Uber India Engineering team successfully hosted Datacon 2022, a day-long conference focused on the use of data to make better business decisions. Technology leaders and subject experts from Uber and leading global technology companies such as LinkedIn, Rakuten, and Microsoft, came together to share insights into their work on improving data quality and reliability at scale.
At Uber, Data is a First Citizen equivalent to the applications and services and teams are involved in analysis activities to make the platform better. The right use of this data helps provide the best experience to Riders, Eaters, Drivers, and Delivery partners. Product teams at Uber are constantly engaged in work related to data so that Drivers and Delivery partners on our platform can earn more, while Riders and Eaters have the right ETA calculated to the last second.

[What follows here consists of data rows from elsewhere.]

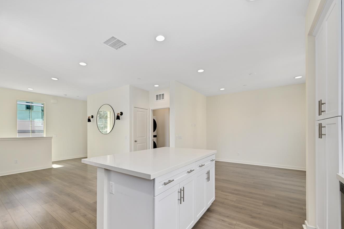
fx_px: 153
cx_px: 149
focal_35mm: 16
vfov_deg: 73.4
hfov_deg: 96.2
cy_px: 130
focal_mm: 14
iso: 320
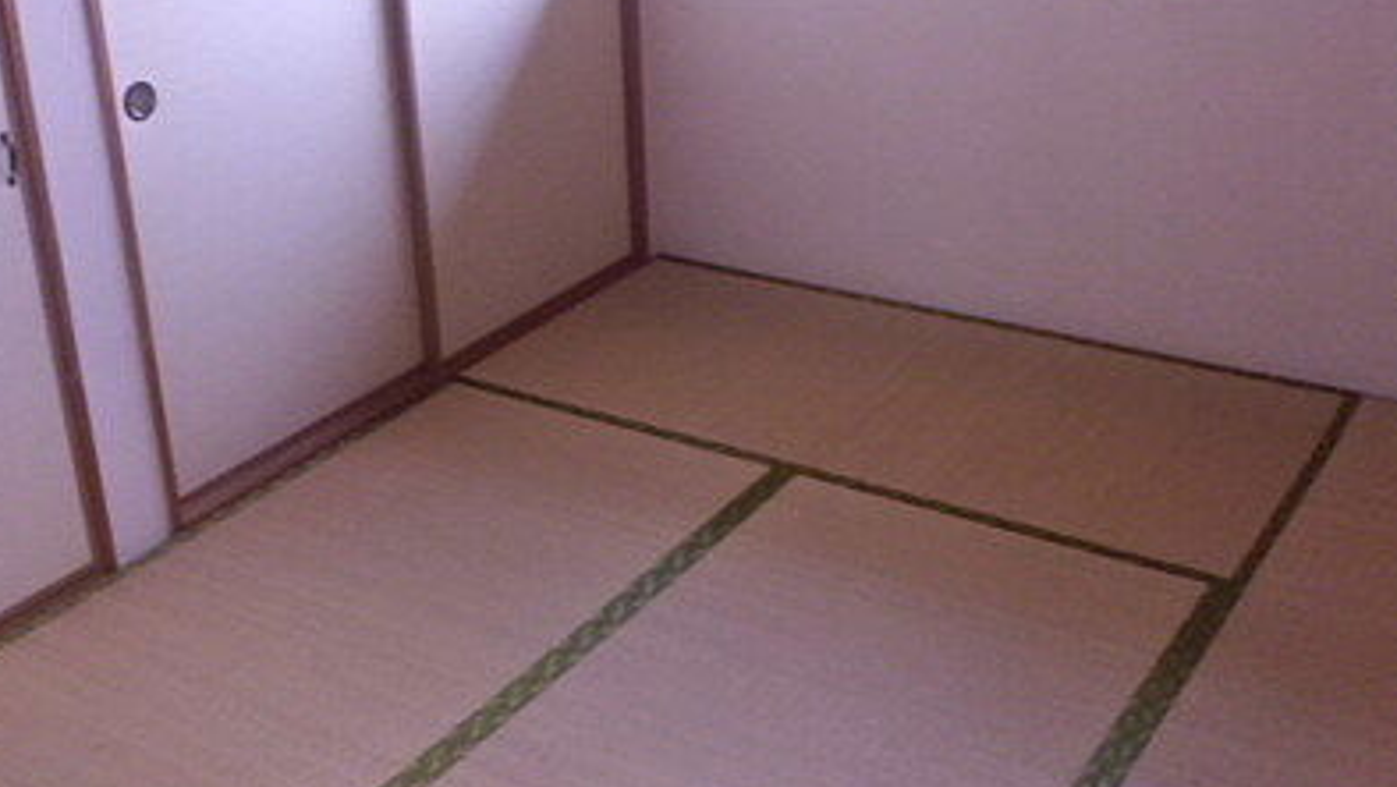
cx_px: 656
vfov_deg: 26.0
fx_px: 1705
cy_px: 351
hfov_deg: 44.5
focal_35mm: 46
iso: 200
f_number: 2.8
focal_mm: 4.7
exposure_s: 1/60
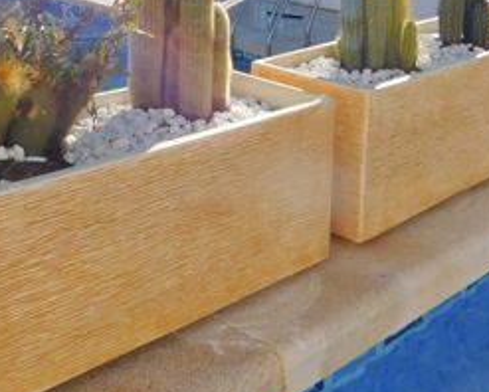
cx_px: 136
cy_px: -105
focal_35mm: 64
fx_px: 927
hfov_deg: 29.2
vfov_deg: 21.7
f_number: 6
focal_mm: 4
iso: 125
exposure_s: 1/640
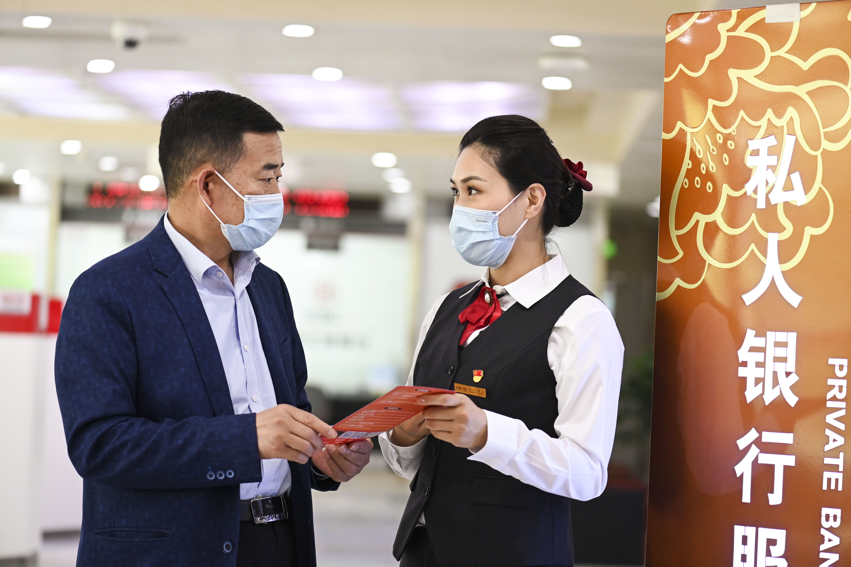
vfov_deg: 13.0
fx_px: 2482
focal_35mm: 105
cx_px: 426
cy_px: 284
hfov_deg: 19.5
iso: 2800
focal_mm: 105
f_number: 3.2
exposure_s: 1/640
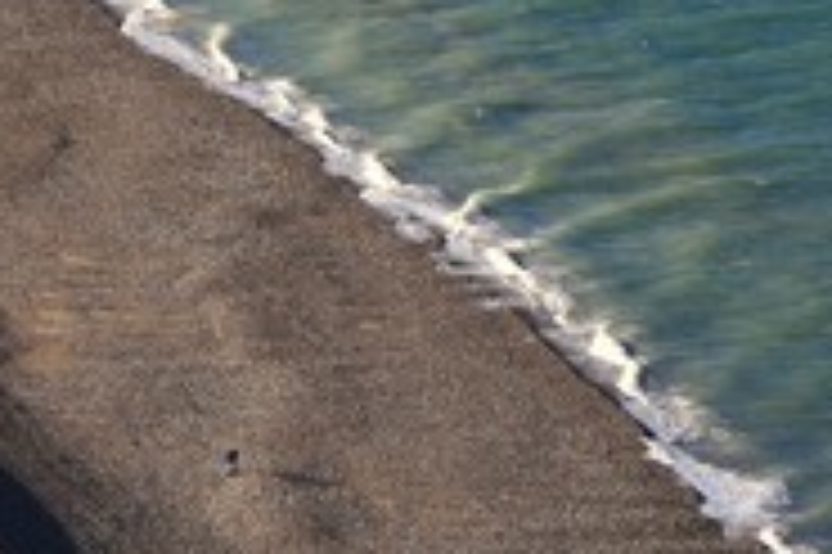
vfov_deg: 3.0
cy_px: 36
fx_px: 10506
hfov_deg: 4.5
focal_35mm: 455
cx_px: 9
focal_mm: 200
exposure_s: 1/250
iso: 200
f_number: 10
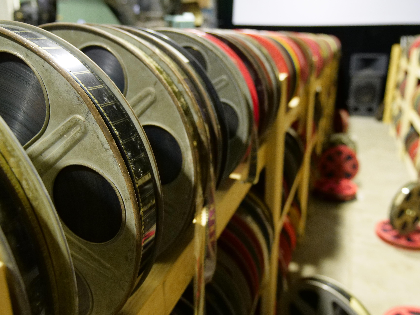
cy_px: 158
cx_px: 210
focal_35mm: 30
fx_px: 364
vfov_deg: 46.8
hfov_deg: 60.0
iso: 2000
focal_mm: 15
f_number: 2.8
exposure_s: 1/60
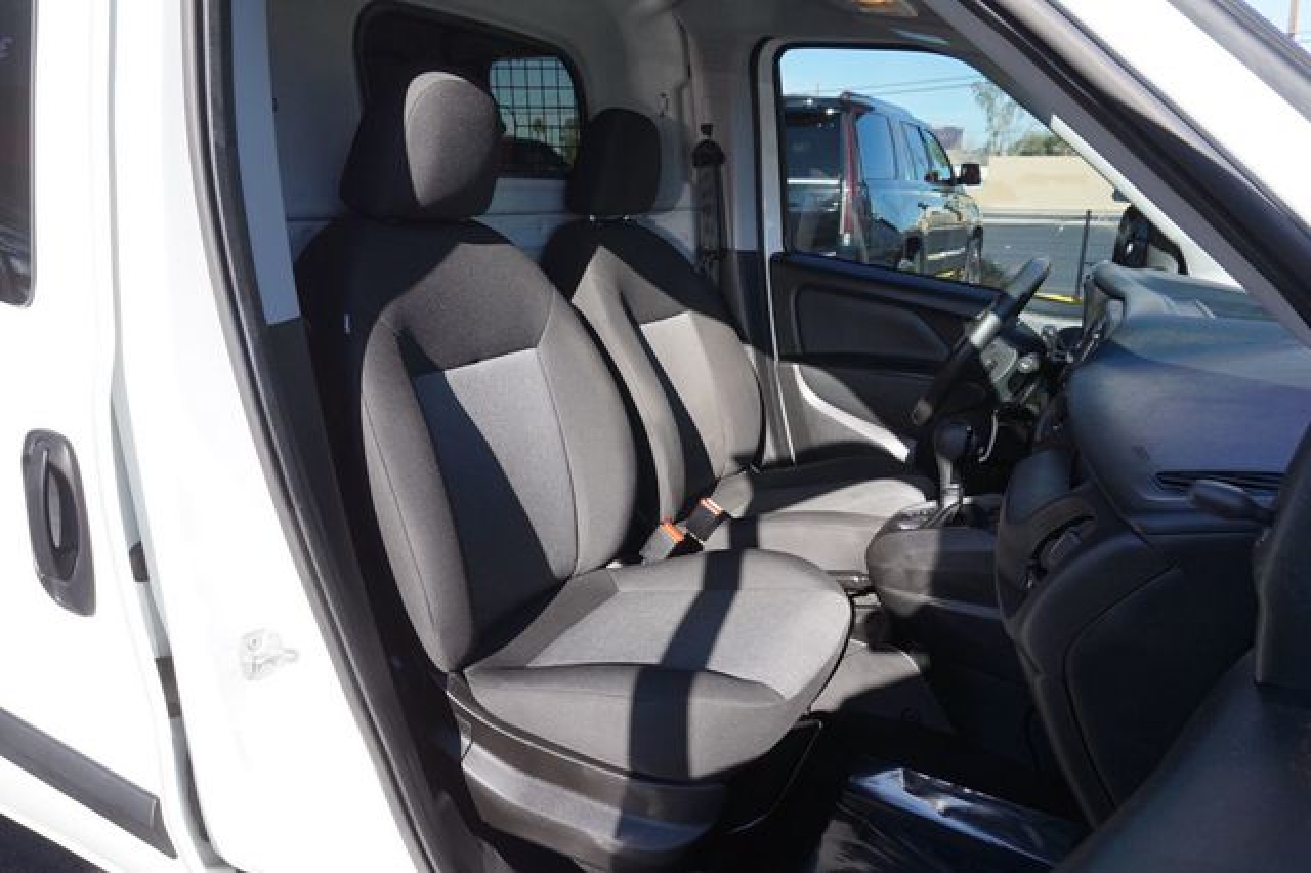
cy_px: 436
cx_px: 656
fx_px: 874
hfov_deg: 73.8
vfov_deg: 53.1
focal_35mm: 24
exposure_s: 1/100
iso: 100
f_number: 8
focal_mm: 16
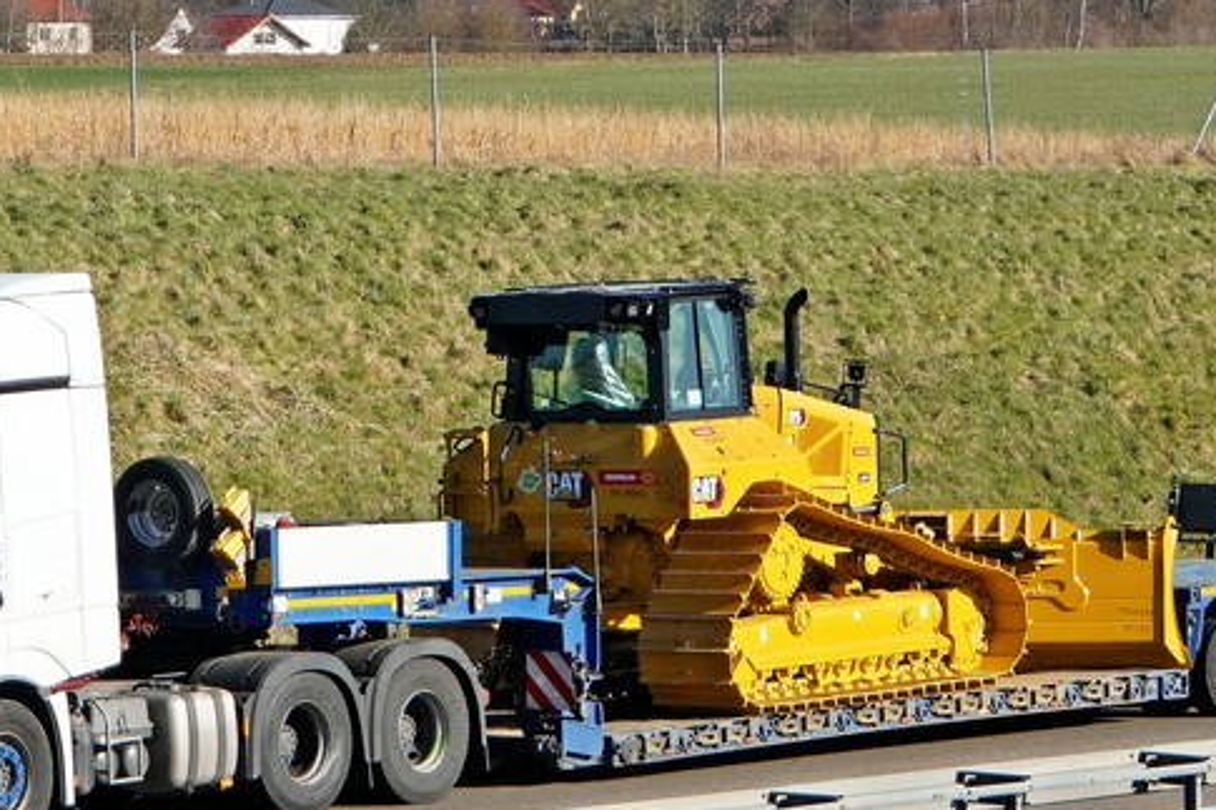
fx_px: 5607
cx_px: 532
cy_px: 300
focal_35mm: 166
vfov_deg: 8.3
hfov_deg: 12.4
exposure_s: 1/4000
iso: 800
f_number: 5.6
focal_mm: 67.1
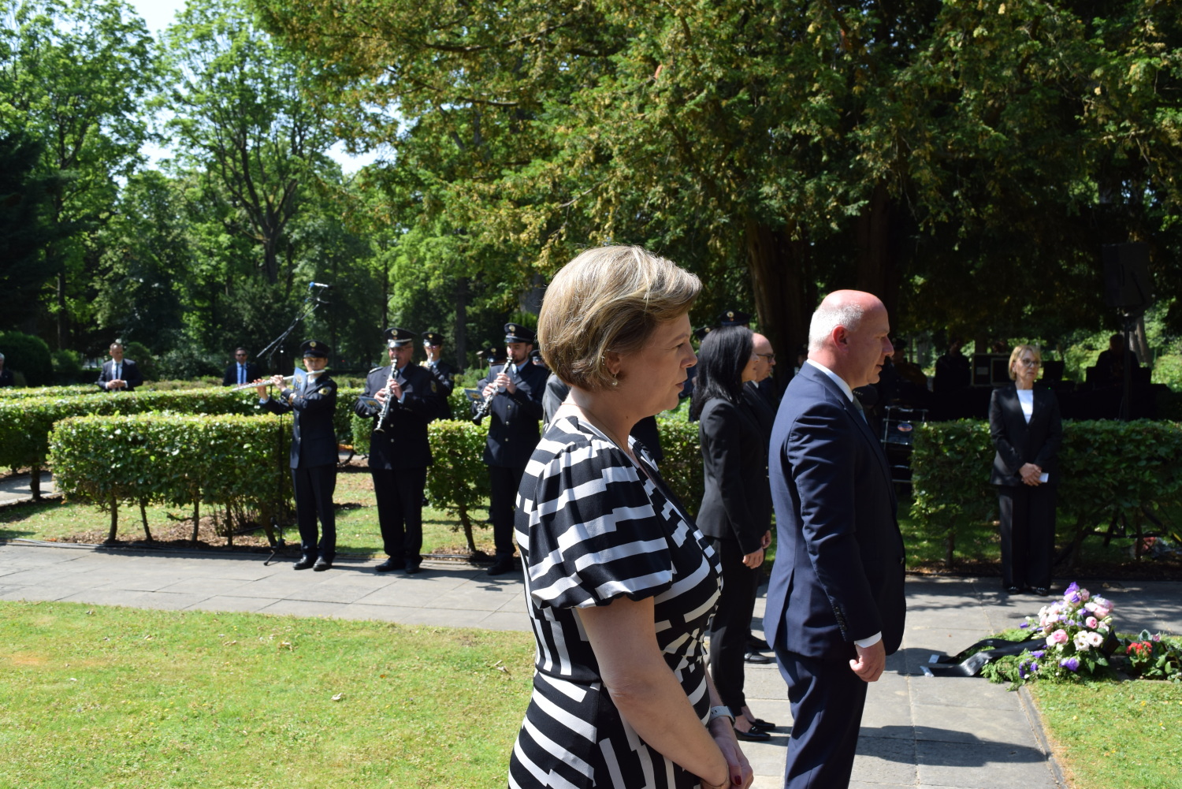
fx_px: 1133
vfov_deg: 38.4
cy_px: 394
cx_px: 591
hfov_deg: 55.1
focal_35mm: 34
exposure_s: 1/320
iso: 200
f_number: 9
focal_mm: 23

Vast amounts of data are being generated for large companies across industries. The emergence of bigger companies has led to support systems becoming more complex. Data observability has fast risen as an important function that holds the key to making better decisions. At Datacon 2022, various such challenges and opportunities were discussed by experts with topics ranging from:
Data-driven optimization in real-time marketplaces
Handling data at scale using Remote Shuffle Service (RSS) in Spark
Applying anomaly detection and automation to improve data reliability
Building Serverless Hive - A PetaByte Scale Data Warehouse
Consistent Metrics In Online And Offline World
Speaking at the conference, Manikandan Thangarathnam, Senior Director, Engineering, Uber, said, “The core experiences offered by Uber, from Uber Eats to Uber rides, are powered by data. With data becoming the most powerful tool to make better business decisions, there are several common questions faced by Uber and our technology peers. Datacon 2022 was our attempt to discuss the criticality of improving data quality for business and bringing diverse voices to the table. We will continue to encourage cross-learning across industries and look to build in the future.”
Some highlights from Datacon 2022:
Datacon keynote: On Data-Driven Optimization In Real-Time Marketplaces
Ritesh Madan, Senior Director at Uber, who leads the pricing and incentives for Uber Rides and Delivery businesses, talked about how Uber runs real-time marketplaces for multiple lines of businesses with complex matching, pricing, promotion, and payment structures. During his talk, Ritesh also covered strategies and data architectures to generate the input data and state to enable ML models and sophisticated optimization algorithms for an efficient marketplace.
LinkedIn Sales Insight For Smarter Sales Planning
Linkedin Sales Insights (LSI) is a self-service tool that gives you direct access to real-time data and insights on companies and employees in your target market.
During their session, Shishir Sathe & Harpreet Singh of LinkedIn went over the Data Foundational aspects that were built for LSI in order to enable self-serve analytics that gives customers a lot of flexibility. They also covered how LinkedIn solved these data and design challenges around scaling count distinct operations for Big Data and tackling the pre-compute and store approach as it was not technically possible to do this for all possible combinations of over 15+ attributes (due to the memory and computational resources).
On Future Of Data Observability
Uber DataCon included a panel discussion on the topic of, ‘Future of Data Observability’. The discussion started with an overview on the importance of Data Observability and hearing the perspectives of each of the panelists from their experience. It was followed by a deep-dive on aspects like data SLA, data quality, tools and framework and pain points of consumers. Discussion extended on how data observability is handled at Uber and factors that should be taken into consideration while designing to make the application more observable. The panelists included, Divya B, Chirag Parmar, Javed Abdulla Alok Srivastava while Pallavi Rao moderated the discussion.
Data Reliability At Scale For Rakuten Data Science And ML Workflows
Traditional data quality and reliability mechanisms follow deterministic rules coded by a human programmer. But these cannot evolve fast enough or scale quickly enough to keep up with the data velocity and volume. Sekhar MK VP of AI Products Rakuten and his team, talked about how various ML techniques and tools can be leveraged for ensuring Data Reliability at Scale to address issues in the areas of Automatically discovering & flagging issues, Tracing and generating data lineage for critical data pipelines, Flagging erroneous predictions, Auto-auditing raw as well as derived data sources for completeness
Data Mesh Architecture At Microsoft 365
Microsoft 365, has a compliant experimentation platform that allows Microsoft data scientists to build machine learning models by providing the necessary tools, processes, and infrastructure. Raj Srivastav & Vinit Tiwari from Microsoft talked about the platform that started off as a centralized data lake, which is now evolved into a distributed architecture, more closely aligned with a Data Mesh paradigm. This talk shared their experiences and insights through this journey and described the various challenges with both architectures.